Pennsylvania Secretary of Community and Economic Development
- In office October 9, 2002 – January 20, 2003
- Governor: Mark Schweiker
- Preceded by: Sam McCullough
- Succeeded by: Dennis Yablonsky

Personal details
- Party: Republican Party (USA)
- Alma mater: University of Illinois, Chicago

= Tim McNulty (politician) =

American politician

Tim McNulty was Pennsylvania Secretary of Community and Economic Development, the DCED. 4 days after taking office on October 5, 2002, Pennsylvania Governor Mark Schweiker appointed the Chicago native to his Cabinet as acting DCED Secretary. Prior to this appointment, McNulty was Pennsylvania Governor Tom Ridge's chief of staff for technology initiatives. In this capacity, McNulty was responsible for guiding implementation of Governor Ridge's strategic technology initiatives. McNulty had been part of Gov. Ridge's job and community development team since 1995. From 1990 to 1994, Tim McNulty served as executive director of the Council of Great Lakes Governors.
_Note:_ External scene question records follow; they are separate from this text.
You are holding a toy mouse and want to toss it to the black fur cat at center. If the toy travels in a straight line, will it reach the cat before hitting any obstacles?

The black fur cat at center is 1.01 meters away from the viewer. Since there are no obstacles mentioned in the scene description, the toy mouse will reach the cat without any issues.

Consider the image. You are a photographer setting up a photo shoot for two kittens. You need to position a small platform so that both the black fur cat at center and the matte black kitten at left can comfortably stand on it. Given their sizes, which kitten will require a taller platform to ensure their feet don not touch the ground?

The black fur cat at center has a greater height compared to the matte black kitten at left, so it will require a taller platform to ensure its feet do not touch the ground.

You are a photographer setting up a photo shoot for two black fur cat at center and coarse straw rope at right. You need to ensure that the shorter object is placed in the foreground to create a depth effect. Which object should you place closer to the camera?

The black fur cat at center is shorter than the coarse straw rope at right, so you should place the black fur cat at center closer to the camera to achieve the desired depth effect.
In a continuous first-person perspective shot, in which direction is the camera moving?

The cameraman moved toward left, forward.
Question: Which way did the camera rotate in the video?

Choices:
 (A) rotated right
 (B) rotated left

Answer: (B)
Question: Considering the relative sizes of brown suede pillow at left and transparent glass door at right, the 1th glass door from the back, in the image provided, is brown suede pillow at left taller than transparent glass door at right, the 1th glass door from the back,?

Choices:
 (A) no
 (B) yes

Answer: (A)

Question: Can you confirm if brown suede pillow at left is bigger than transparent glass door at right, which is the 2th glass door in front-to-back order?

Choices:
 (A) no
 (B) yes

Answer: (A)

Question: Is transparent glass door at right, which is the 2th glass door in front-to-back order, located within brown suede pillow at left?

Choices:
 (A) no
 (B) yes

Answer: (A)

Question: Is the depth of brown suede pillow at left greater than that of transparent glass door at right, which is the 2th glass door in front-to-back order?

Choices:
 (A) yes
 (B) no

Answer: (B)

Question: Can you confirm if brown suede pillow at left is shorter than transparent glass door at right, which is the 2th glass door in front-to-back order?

Lt. Gov. Mark Schweiker assumed office as Governor of Pennsylvania, when Pennsylvania Governor Tom Ridge suddenly resigned his office in aftermath of the September 11, 2001, terrorist attacks to become Homeland Security Advisor to U.S. President George W. Bush. McNulty served with Governor Schweiker for the substantial balance of the term of office as governor to which Ridge had been elected. On Mark Schweiker's last full day of office as governor, that is on January 20, 2003, McNulty left government service to return to Carnegie Mellon University to act as the special assistant to its provost for strategic technology initiatives. Tim McNulty had worked at the university before entering government service.

McNulty received his B.A. from Indiana University and an M.A. in public policy from the University of Illinois at Chicago.